RICHMOND, Va. — Kyle Busch is off to a solid start for Richard Childress Racing with a victory, two top-10 finishes and sitting fourth in points through six races.

Now comes Richmond Raceway, where Busch leads all active drivers with six career victories, to start a stretch of three consecutive short-track events.

Ford driver Joey Logano and Toyota driver Tyler Reddick have won the last two races after Chevrolet drivers won the first four, and Busch said that’s a good thing.

“Parity is always good, right?” he said Saturday. “Last year we had 19 different winners, every manufacturer, obviously. … it’s been a while since it’s been that few of races won by the top winner of the series,” he said.

Chase Elliott led all drivers with five wins last season, one year after Hendrick Motorsports teammate Kyle Larson won 10 and two years after Kevin Harvick won nine.

NASCAR’s top series has had five different winners already, with William Byron the only two-time winner.

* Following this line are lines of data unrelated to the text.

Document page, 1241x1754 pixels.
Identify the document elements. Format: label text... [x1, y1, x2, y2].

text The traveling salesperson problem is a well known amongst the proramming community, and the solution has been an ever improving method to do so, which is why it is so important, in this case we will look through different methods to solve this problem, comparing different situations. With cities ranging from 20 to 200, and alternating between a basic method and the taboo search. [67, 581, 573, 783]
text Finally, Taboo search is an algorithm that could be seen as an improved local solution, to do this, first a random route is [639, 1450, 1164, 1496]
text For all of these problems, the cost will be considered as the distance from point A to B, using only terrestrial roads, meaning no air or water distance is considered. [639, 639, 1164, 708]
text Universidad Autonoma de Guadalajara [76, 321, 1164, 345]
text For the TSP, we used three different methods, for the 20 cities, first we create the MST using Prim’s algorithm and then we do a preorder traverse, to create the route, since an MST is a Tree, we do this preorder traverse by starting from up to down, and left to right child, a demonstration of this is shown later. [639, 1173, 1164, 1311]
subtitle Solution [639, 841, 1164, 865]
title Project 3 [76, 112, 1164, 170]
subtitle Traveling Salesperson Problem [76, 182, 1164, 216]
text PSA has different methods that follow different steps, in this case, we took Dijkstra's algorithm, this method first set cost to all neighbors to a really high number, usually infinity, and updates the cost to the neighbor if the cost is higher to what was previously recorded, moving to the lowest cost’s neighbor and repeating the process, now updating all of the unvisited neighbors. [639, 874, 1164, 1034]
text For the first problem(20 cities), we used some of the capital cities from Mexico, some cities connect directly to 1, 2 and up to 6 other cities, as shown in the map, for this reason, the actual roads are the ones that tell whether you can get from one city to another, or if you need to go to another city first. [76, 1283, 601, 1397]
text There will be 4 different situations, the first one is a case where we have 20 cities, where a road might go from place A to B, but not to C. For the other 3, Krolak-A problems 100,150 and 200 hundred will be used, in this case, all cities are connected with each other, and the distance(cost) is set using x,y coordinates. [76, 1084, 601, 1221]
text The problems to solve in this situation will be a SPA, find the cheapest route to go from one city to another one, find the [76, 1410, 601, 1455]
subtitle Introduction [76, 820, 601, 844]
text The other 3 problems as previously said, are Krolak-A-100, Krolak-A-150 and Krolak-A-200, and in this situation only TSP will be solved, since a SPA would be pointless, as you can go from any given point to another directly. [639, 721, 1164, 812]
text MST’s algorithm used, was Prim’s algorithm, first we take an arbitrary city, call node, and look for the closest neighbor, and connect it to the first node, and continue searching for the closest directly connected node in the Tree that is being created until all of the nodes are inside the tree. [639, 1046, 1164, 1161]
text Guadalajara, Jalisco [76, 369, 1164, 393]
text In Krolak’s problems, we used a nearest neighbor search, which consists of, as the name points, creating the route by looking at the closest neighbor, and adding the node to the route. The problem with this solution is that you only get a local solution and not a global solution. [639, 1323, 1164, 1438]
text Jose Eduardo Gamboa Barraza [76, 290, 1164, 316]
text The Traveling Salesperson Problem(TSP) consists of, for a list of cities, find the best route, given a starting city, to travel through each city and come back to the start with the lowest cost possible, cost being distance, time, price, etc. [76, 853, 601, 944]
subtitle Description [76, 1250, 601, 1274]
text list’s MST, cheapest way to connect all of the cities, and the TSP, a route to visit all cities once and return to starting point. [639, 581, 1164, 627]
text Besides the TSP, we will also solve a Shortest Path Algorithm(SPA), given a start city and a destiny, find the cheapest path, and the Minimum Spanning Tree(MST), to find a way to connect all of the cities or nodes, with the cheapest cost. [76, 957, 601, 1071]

“You turn on NASCAR races and you don’t really know who’s going to win each week,” Busch said,

That’s in contrast to Formula One, for example, where Max Verstappen has won 16 of the last 25 races and his Red Bull teammate, Sergio Perez, has won two others.

But Larson, a fellow Chevrolet driver, isn’t as much of a fan of parity.

“I don’t care. No,” he said. “Why would I want them to win? I want Chevys to win every race, Hendrick Chevys at that. No. No.”

Kevin Harvick, second among Fords in the point standings and sixth overall, said the onus is on non-Chevrolet teams to catch up.

“They’ve had their stuff together. They’ve just been faster,” he said.



Drivers said a lack of information about the particulars of NASCAR deciding to rescind points penalties against Hendrick Motorsports drivers for using modified air-deflecting pieces at Phoenix Raceway made it hard to comment.

An appeals panel appeals took away the 100-point penalties levied against drivers Alex Bowman, William Byron and Kyle Larson, but upheld fines and suspensions for Hendrick’s four crew chiefs.

“I think there’s obviously some technicalities in there that go along with whatever happened, because I like I say, I don’t know the details,” Harvick said. “It’s really hard not knowing exactly what was said, which would make them like public hearings. That would be way more fun.”

Denny Hamlin called the decision “unprecedented,” adding, “I don’t think we should be surprised about anything. But, you know, it certainly was unprecedented for them to say it was wrong, but we’re going to change the penalty. … Without a statement, without proof, without transparency, just none of us really know what’s going on.”

Hamlin has a particular interest in the partial about-face. He was fined $50,000 and docked 25 points for admitting on his podcast that he intentionally wrecked Ross Chastain on the last lap at Phoenix.


His appeal hearing is scheduled for this week.

Busch agreed with the unprecedented descriptor, but was dubious.

“Last year, a few guys got busted and they had all their stuff upheld. So, you know, for it to not be completely upheld this time around, I think shows a break in the system,” he said. “I guess it’s a matter of what you think you can get away with or how you build your case, how good your lawyers are.”


With rain all morning, qualifying for Sunday’s race was rained out, putting recently reinstalled points leader Alex Bowman on the pole. He’ll be followed by Busch, Byron, Chastain and Reddick.

“We’ve kind of been hit and miss here a bit, but hopefully I can apply some of that long-run knowledge that I have or what I’m looking for in the racecar to help us tomorrow,” he said.

Bowman won the spring race at Richmond in 2021.